Background: We’ve discussed blood pressure recently with the error of mistaking the average ratio of systolic over diastolic for the ratio of the average of systolic over diastolic. I thought that a natural distribution would be the gamma and cousins, but, using the Framingham data, it turns out that the lognormal works better. For one-tailed distribution, we do not have a lot of choise in handling higher dimensional vectors. There is some literature on the multivariate gamma but it is neither computationally convenient nor a particular good fit.
Well, it turns out that the Lognormal has some powerful properties. I’ve shown in a paper (now a chapter in The Statistical Consequences of Fat Tails) that, under some parametrization (high variance), it can be nearly as “fat-tailed” as the Cauchy. And, under low variance, it can be as tame as the Gaussian. These academic disputes on whether the data is lognormally or power law distributed are totally useless. Here we realize that by using the method of dual distribution, explained below, we can handle matrices rather easily. Simply, if \(Y_1, Y_2, \ldots Y_n\) are jointly lognormally distributed with a covariance matrix \(\Sigma_L\), then \(\log(Y_1), \log(Y_2), \ldots \log(Y_n)\) are normally distributed with a matrix \(\Sigma_N\). As to the transformation \(\Sigma_L \to \Sigma_N\), we will see the operation below.
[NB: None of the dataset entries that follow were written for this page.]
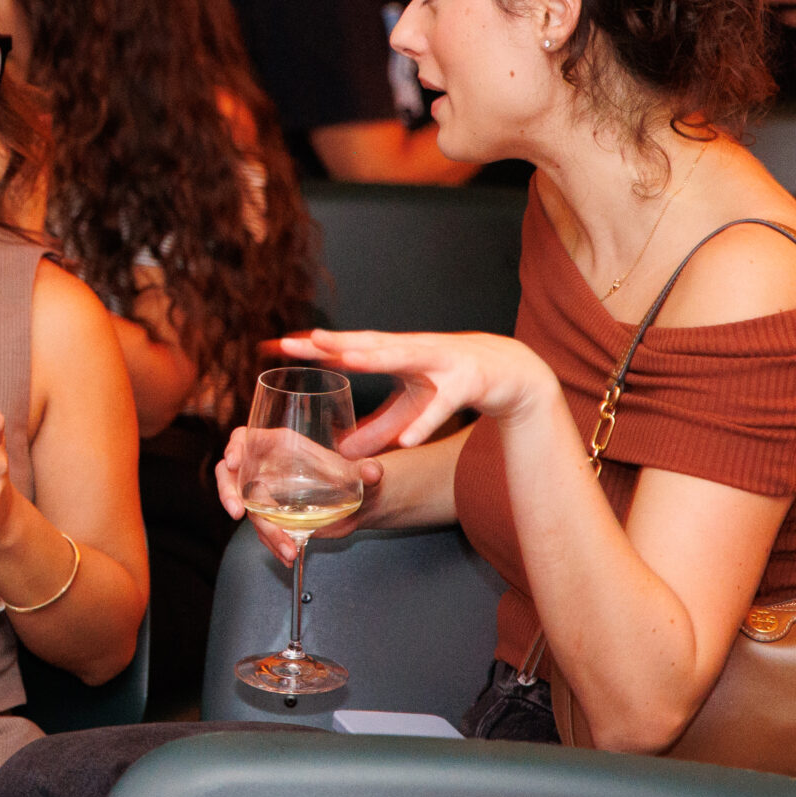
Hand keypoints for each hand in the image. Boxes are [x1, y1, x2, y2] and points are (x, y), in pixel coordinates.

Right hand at [215, 423, 384, 563]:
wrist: (356, 505)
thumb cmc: (352, 478)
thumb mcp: (360, 473)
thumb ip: (367, 471)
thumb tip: (374, 472)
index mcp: (279, 445)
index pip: (245, 438)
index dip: (235, 447)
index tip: (234, 462)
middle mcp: (267, 468)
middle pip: (231, 474)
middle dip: (228, 492)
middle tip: (237, 512)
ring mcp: (265, 494)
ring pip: (248, 509)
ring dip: (264, 530)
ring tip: (288, 548)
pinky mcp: (271, 517)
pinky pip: (262, 530)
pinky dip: (273, 544)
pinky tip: (289, 554)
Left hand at [274, 329, 561, 456]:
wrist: (513, 372)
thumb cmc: (454, 383)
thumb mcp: (412, 407)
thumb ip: (377, 429)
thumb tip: (341, 454)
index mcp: (397, 353)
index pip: (350, 346)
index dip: (318, 346)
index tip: (282, 343)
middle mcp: (414, 350)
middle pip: (369, 344)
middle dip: (337, 342)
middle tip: (304, 342)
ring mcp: (442, 362)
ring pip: (405, 358)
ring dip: (376, 358)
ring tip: (345, 361)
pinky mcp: (468, 381)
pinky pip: (443, 405)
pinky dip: (426, 422)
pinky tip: (408, 440)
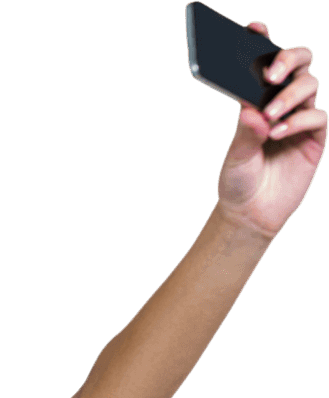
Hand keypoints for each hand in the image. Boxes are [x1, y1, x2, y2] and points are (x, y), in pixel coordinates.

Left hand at [216, 21, 325, 238]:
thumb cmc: (238, 180)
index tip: (253, 27)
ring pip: (308, 86)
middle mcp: (281, 103)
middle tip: (270, 73)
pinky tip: (278, 132)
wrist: (252, 214)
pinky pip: (317, 117)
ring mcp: (300, 118)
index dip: (262, 41)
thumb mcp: (235, 156)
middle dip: (287, 59)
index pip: (263, 64)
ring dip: (289, 96)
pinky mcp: (315, 137)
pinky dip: (298, 120)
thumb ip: (245, 133)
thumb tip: (251, 110)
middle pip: (298, 63)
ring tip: (270, 114)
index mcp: (257, 100)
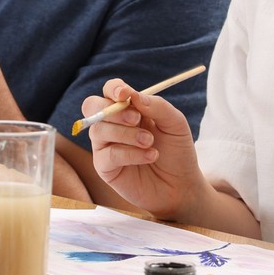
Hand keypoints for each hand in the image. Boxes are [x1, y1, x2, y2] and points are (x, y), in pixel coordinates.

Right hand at [81, 79, 208, 219]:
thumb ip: (157, 106)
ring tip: (149, 142)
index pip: (110, 90)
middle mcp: (112, 124)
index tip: (125, 94)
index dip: (113, 89)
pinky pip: (108, 154)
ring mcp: (106, 145)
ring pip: (99, 130)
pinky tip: (150, 156)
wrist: (181, 185)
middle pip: (92, 106)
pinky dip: (130, 154)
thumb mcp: (175, 124)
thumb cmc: (177, 152)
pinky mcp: (104, 167)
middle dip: (113, 111)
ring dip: (126, 134)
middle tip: (137, 119)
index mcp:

Let \(X_1=x_{1,1},\ldots,x_{1,n}, X_2= x_{2,1},\dots x_{2,n}\) be joint distributed lognormal variables with means \(\left(e^{\mu _1+\frac{\sigma _1^2}{2}}, e^{\mu _2+\frac{\sigma _2^2}{2}}\right)\) and a covariance matrix
\(\Sigma_L=\left(\begin{array}{cc}\left(e^{\sigma _1^2}-1\right) e^{2 \mu _1+\sigma _1^2}&e^{\mu _1+\mu _2+\frac{\sigma _1^2}{2}+\frac{\sigma _2^2}{2}}\left(e^{\rho \sigma _1 \sigma _2}-1\right)\\ e^{\mu _1+\mu _2+\frac{\sigma _1^2}{2}+\frac{\sigma _2^2}{2}}\left(e^{\rho \sigma _1 \sigma _2}-1\right)&\left(e^{\sigma _2^2}-1\right) e^{2 \mu _2+\sigma _2^2}\end{array}\right)\)
allora \(\log(x_{1,1}),\ldots, \log(x_{1,n}), \log(x_{2,1}),\dots \log(x_{2,n})\) follow a normal distribution with means \((\mu_1, \mu_2)\) and covariance matrix
\(\Sigma_N=\left(\begin{array}{cc}\sigma _1^2&\rho \sigma _1 \sigma _2 \\ \rho \sigma _1 \sigma _2&\sigma _2^2 \\ \end{array}\right)\)
So we can fit one from the other. The pdf for the joint distribution for the lognormal variables becomes:
\(f(x_1,x_2)= \frac{\exp \left(\frac{-2 \rho \sigma _2 \sigma _1 \left(\log \left(x_1\right)-\mu _1\right) \left(\log \left(x_2\right)-\mu _2\right)+\sigma _1^2 \left(\log \left(x_2\right)-\mu _2\right){}^2+\sigma _2^2 \left(\log \left(x_1\right)-\mu _1\right){}^2}{2 \left(\rho ^2-1\right) \sigma _1^2 \sigma _2^2}\right)}{2 \pi x_1 x_2 \sqrt{-\left(\left(\rho ^2-1\right) \sigma _1^2 \sigma _2^2\right)}}\)
We have the data from the Framingham database for, using \(X_1\) for the systolic and \(X_2\) for the diastolic, with \(n=4040, Y_1= \log(X_1), Y_2=\log(X_2): {\mu_1=4.87,\mu_2=4.40, \sigma_1=0.1575, \sigma_2=0.141, \rho= 0.7814}\), which maps to: \({m_1=132.35, m_2= 82.89, s_1= 22.03, s_2=11.91}\).